FARGO — Success … bull’s eye … nailing it … hitting the mark … victory … winning. What does this look like for you? Not at your job or in physical fitness or marriage or any specific endeavor, but in life.

A simple but powerful definition I heard over 25 years ago was, “Success is when those who know you the best love you the most.”

I think about and evaluate my life through that definition often. Teri, my wife, and I celebrated 30 years of marriage in December. Tears come to my eyes as I type that because I love my wife, I love being married to her and it is a miracle we have made it to that milestone.

In my early years of marriage I was not a good husband.
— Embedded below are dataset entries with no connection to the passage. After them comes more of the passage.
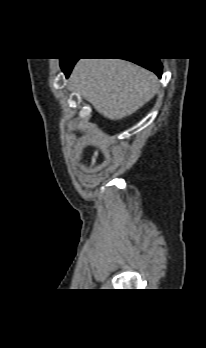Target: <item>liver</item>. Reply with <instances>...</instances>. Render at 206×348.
<instances>
[{"label":"liver","instance_id":"6515ba94","mask_svg":"<svg viewBox=\"0 0 206 348\" xmlns=\"http://www.w3.org/2000/svg\"><path fill=\"white\" fill-rule=\"evenodd\" d=\"M70 80L82 97L110 120L130 116L159 90L154 73L122 59H81Z\"/></svg>","mask_w":206,"mask_h":348}]
</instances>
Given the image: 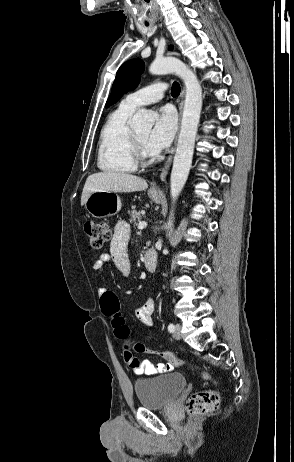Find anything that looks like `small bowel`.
I'll use <instances>...</instances> for the list:
<instances>
[{
  "label": "small bowel",
  "mask_w": 294,
  "mask_h": 462,
  "mask_svg": "<svg viewBox=\"0 0 294 462\" xmlns=\"http://www.w3.org/2000/svg\"><path fill=\"white\" fill-rule=\"evenodd\" d=\"M130 238V230L125 222H120L116 225L114 235L110 244L108 253H103L93 264V270L99 271L103 266L112 261L121 275L128 277L131 274L132 266L127 254V244ZM107 288L99 289V294L102 296ZM156 309V301L153 298L146 300L135 311L136 318L146 327L153 325V313ZM175 365L169 361L154 364L149 360L140 361L139 365L132 367L136 375H156L159 373L170 372Z\"/></svg>",
  "instance_id": "1"
}]
</instances>
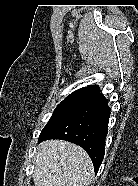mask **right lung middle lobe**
I'll list each match as a JSON object with an SVG mask.
<instances>
[{
	"mask_svg": "<svg viewBox=\"0 0 138 186\" xmlns=\"http://www.w3.org/2000/svg\"><path fill=\"white\" fill-rule=\"evenodd\" d=\"M92 96V91L79 89L66 97L55 109L49 122L41 131L39 138L47 134L67 116L88 103L91 100Z\"/></svg>",
	"mask_w": 138,
	"mask_h": 186,
	"instance_id": "right-lung-middle-lobe-1",
	"label": "right lung middle lobe"
}]
</instances>
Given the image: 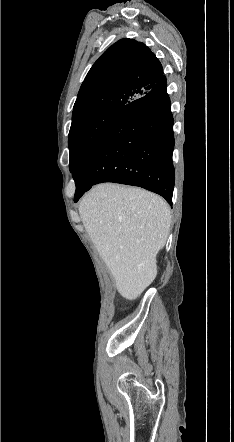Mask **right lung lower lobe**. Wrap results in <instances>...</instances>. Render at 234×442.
Listing matches in <instances>:
<instances>
[{
  "label": "right lung lower lobe",
  "instance_id": "obj_1",
  "mask_svg": "<svg viewBox=\"0 0 234 442\" xmlns=\"http://www.w3.org/2000/svg\"><path fill=\"white\" fill-rule=\"evenodd\" d=\"M162 76L143 96L129 102L73 172L74 201L101 182L139 186L172 204L175 172L173 116Z\"/></svg>",
  "mask_w": 234,
  "mask_h": 442
}]
</instances>
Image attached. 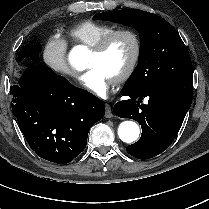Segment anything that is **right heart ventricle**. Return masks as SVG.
<instances>
[{"label":"right heart ventricle","mask_w":209,"mask_h":209,"mask_svg":"<svg viewBox=\"0 0 209 209\" xmlns=\"http://www.w3.org/2000/svg\"><path fill=\"white\" fill-rule=\"evenodd\" d=\"M113 30L115 27L108 23L82 21L69 27L65 33L72 42L92 47Z\"/></svg>","instance_id":"1"}]
</instances>
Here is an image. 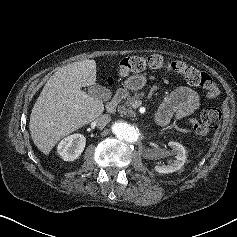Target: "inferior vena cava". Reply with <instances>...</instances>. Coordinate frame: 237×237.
Masks as SVG:
<instances>
[{
    "label": "inferior vena cava",
    "instance_id": "obj_1",
    "mask_svg": "<svg viewBox=\"0 0 237 237\" xmlns=\"http://www.w3.org/2000/svg\"><path fill=\"white\" fill-rule=\"evenodd\" d=\"M110 121H111V116L109 114H103V115L99 116L94 121V123H96V125L99 128H104Z\"/></svg>",
    "mask_w": 237,
    "mask_h": 237
}]
</instances>
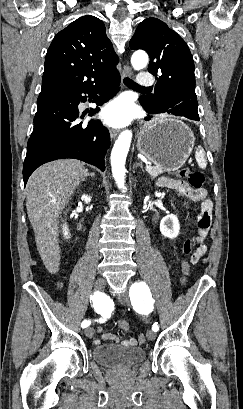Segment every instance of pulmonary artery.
I'll use <instances>...</instances> for the list:
<instances>
[{
	"instance_id": "e3ab8cb5",
	"label": "pulmonary artery",
	"mask_w": 243,
	"mask_h": 409,
	"mask_svg": "<svg viewBox=\"0 0 243 409\" xmlns=\"http://www.w3.org/2000/svg\"><path fill=\"white\" fill-rule=\"evenodd\" d=\"M154 83V79L152 75L148 72H142L140 73L138 79H137V84L142 87H148L152 86Z\"/></svg>"
}]
</instances>
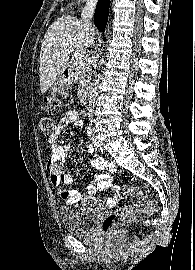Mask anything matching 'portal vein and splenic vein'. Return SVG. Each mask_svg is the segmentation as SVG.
<instances>
[{"label":"portal vein and splenic vein","instance_id":"1","mask_svg":"<svg viewBox=\"0 0 195 270\" xmlns=\"http://www.w3.org/2000/svg\"><path fill=\"white\" fill-rule=\"evenodd\" d=\"M74 57L76 59H78V60H84V59H86V52H85V50L75 51Z\"/></svg>","mask_w":195,"mask_h":270}]
</instances>
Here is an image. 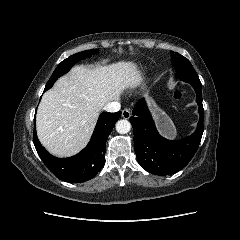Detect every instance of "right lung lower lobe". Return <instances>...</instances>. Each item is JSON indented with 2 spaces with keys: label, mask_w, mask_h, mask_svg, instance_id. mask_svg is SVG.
<instances>
[{
  "label": "right lung lower lobe",
  "mask_w": 240,
  "mask_h": 240,
  "mask_svg": "<svg viewBox=\"0 0 240 240\" xmlns=\"http://www.w3.org/2000/svg\"><path fill=\"white\" fill-rule=\"evenodd\" d=\"M120 116V111L116 113H102L88 145L77 155L64 159L50 155L40 144L34 123L33 142L37 153L47 168L58 178L71 183L90 180L104 166L106 142Z\"/></svg>",
  "instance_id": "98d812e1"
}]
</instances>
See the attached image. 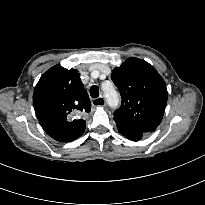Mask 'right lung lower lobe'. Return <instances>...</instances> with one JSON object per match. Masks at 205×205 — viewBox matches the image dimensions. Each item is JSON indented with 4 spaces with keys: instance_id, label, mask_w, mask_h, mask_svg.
Listing matches in <instances>:
<instances>
[{
    "instance_id": "1",
    "label": "right lung lower lobe",
    "mask_w": 205,
    "mask_h": 205,
    "mask_svg": "<svg viewBox=\"0 0 205 205\" xmlns=\"http://www.w3.org/2000/svg\"><path fill=\"white\" fill-rule=\"evenodd\" d=\"M46 133L51 136L52 138L54 137L55 133H56V129L55 128H51V129H47ZM56 140V139H55ZM58 141V140H57Z\"/></svg>"
}]
</instances>
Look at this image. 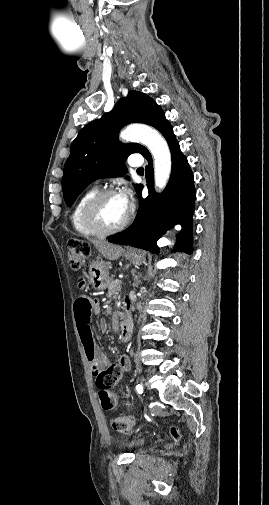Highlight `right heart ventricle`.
<instances>
[{
    "instance_id": "obj_1",
    "label": "right heart ventricle",
    "mask_w": 269,
    "mask_h": 505,
    "mask_svg": "<svg viewBox=\"0 0 269 505\" xmlns=\"http://www.w3.org/2000/svg\"><path fill=\"white\" fill-rule=\"evenodd\" d=\"M97 188H91L87 190L75 203L71 214H70V222L73 230L80 236L83 237H93L98 234L92 231L83 220V209L88 200L97 193Z\"/></svg>"
}]
</instances>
I wasn’t unfaithful or intentionally hurtful, but I had no idea how to love and serve a wife. I grew up without a dad or grandfather, so I had no example of a husband loving a wife. I was emotionally distant and had no clue how to communicate. I was fiercely independent, determined not to be hurt again. I carried several childhood wounds into marriage. I felt “poor” as a kid and was terrified about being “poor” as an adult, so I obsessed about money.

The only thing we had going for us was that we both loved God, were determined to walk close to him through Jesus Christ, and knew that “I do” was until death do us part.

And then infertility hit our marriage. I didn’t know how to love Teri and be there for her during that time. I was very driven to “make something of my life.” I longed to have a man say to me, “I am proud of you.” I unknowingly longed for the approval of a dad or grandfather figure.

At age 30 God blessed us with the gift of a son through adoption; truly life-changing experience. Our marriage got better as we had a common project to focus on, the task of raising a son. We found a rhythm to our home, our faith and our life.


And then, at age 33 Teri and I quit our jobs, risked everything we had and moved to Fargo, in response to God’s leading to start a new church. We ate, slept and breathed Prairie Heights for 20 years. It was not a casual project for us. We went all in and gave it everything. Early on, my exact words were, “Teri, I am going to work as many hours as you let me, and if you or Nate need me, let me know.” I know — I was stupid and selfish. As I hit age 40 I made major changes in my life. My eyes began to open to what a husband, a dad, should be and how a man after God’s heart should live.

And here we are. My son is married, and we have a great relationship with his wife and him. I came home Sunday after being gone for 10 days, and in the middle of winter my 11-year old daughter was waiting for me on the driveway to hug me. I am blessed. God has compensated for my mistakes and helped me get better.